The House That Jack Built Read online




  The

  House

  That

  Jack

  Built

  A Lars Winkler Novel

  Jakob Melander

  Translated by Paul Russell Garrett

  Copyright © 2014 Jakob Melander and Rosinante & Co., Copenhagen, Denmark.

  Translation copyright © 2014 Paul Russell Garrett

  All rights reserved.
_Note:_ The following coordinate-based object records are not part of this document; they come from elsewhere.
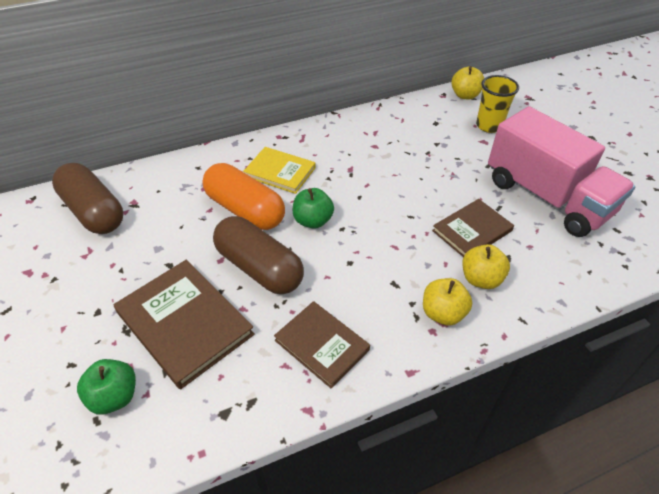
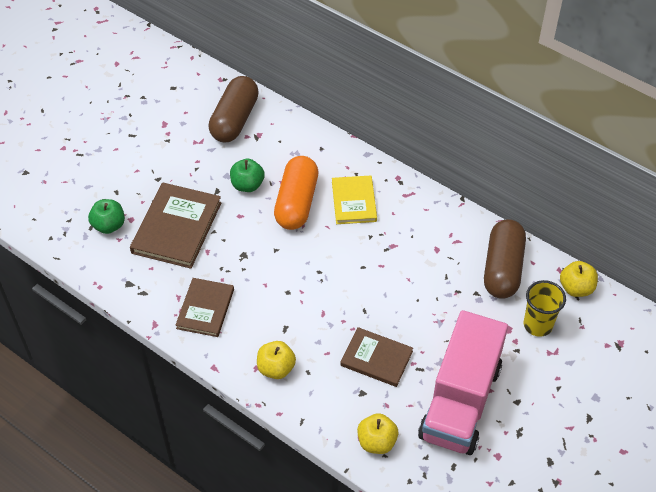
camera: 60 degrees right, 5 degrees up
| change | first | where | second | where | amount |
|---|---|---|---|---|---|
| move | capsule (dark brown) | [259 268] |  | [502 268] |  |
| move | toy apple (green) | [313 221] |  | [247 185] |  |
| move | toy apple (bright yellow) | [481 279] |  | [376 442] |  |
No part of this publication may be reproduced or transmitted in any form or by any means, electronic or mechanical, including photocopying, recording, or any information storage and retrieval system, without permission in writing from the publisher.

  Distribution of this electronic edition via the Internet or any other means without the permission of the publisher is illegal. Please do not participate in electronic piracy of copyrighted material; purchase only authorized electronic editions. We appreciate your support of the author’s rights.
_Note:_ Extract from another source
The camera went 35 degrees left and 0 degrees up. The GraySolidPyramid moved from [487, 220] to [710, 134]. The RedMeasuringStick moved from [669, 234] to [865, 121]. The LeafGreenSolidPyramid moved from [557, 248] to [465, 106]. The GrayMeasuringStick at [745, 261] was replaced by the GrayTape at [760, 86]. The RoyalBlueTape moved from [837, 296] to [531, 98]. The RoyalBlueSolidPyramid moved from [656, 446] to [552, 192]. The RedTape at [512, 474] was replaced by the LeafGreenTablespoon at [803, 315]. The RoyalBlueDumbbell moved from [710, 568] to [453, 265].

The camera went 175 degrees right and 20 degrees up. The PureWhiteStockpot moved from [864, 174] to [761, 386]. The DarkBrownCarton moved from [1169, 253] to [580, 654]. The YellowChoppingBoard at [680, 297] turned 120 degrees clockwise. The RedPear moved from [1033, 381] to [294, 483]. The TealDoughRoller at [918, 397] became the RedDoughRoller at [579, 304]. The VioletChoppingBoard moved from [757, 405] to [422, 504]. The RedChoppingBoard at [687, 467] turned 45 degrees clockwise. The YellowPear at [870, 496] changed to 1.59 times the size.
  First published in Denmark as Øjesten in 2013 by Rosinante & Co.

  Published by agreement with Gyldendal Group Agency

  This edition published in 2014 by

  House of Anansi Press Inc.

  110 Spadina Avenue, Suite 801

  Toronto, ON, M5V 2K4

  Tel. 416-363-4343

  Fax 416-363-1017

  www.houseofanansi.com

  Library and Archives Canada Cataloguing in Publication

  Melander, Jakob, 1965–

  [Øjesten. English]

  The house that Jack built / Jakob Melander ; translated by

  Paul Russell Garrett.

  Translation of: Øjesten.

  Issued in print and electronic formats.

  ISBN 978-1-77089-439-6 (pbk.). — ISBN 978-1-77089-440-2 (html)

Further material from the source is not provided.